[Records excerpted from a collection]

****

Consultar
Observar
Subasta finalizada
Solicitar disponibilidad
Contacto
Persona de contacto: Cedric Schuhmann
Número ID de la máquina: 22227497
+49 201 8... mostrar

****

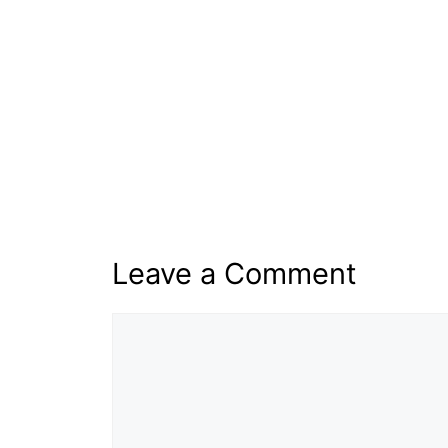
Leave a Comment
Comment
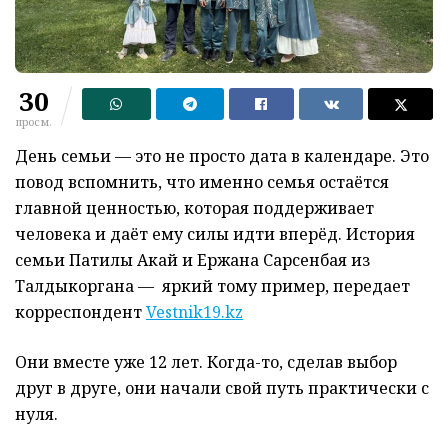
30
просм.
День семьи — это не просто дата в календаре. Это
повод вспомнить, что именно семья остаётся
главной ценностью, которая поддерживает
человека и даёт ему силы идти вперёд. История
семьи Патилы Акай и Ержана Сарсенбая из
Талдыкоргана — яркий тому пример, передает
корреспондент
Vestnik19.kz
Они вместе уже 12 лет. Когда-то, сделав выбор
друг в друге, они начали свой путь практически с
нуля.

****

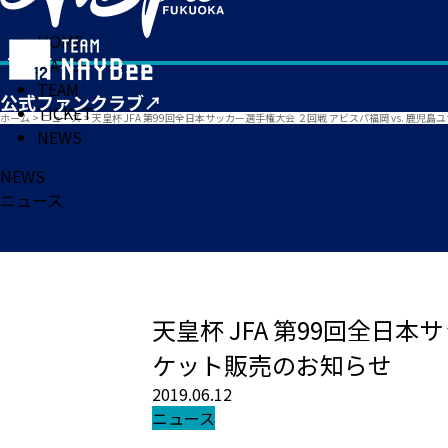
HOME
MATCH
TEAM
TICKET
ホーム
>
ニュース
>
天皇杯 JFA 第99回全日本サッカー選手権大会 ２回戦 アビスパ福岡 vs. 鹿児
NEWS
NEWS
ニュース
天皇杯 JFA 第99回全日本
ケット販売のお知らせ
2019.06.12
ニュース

****

What needs to be done
The string "семьи" appears on some lines of the data above; report how many such lines there are, as a bare number.

Task answer
2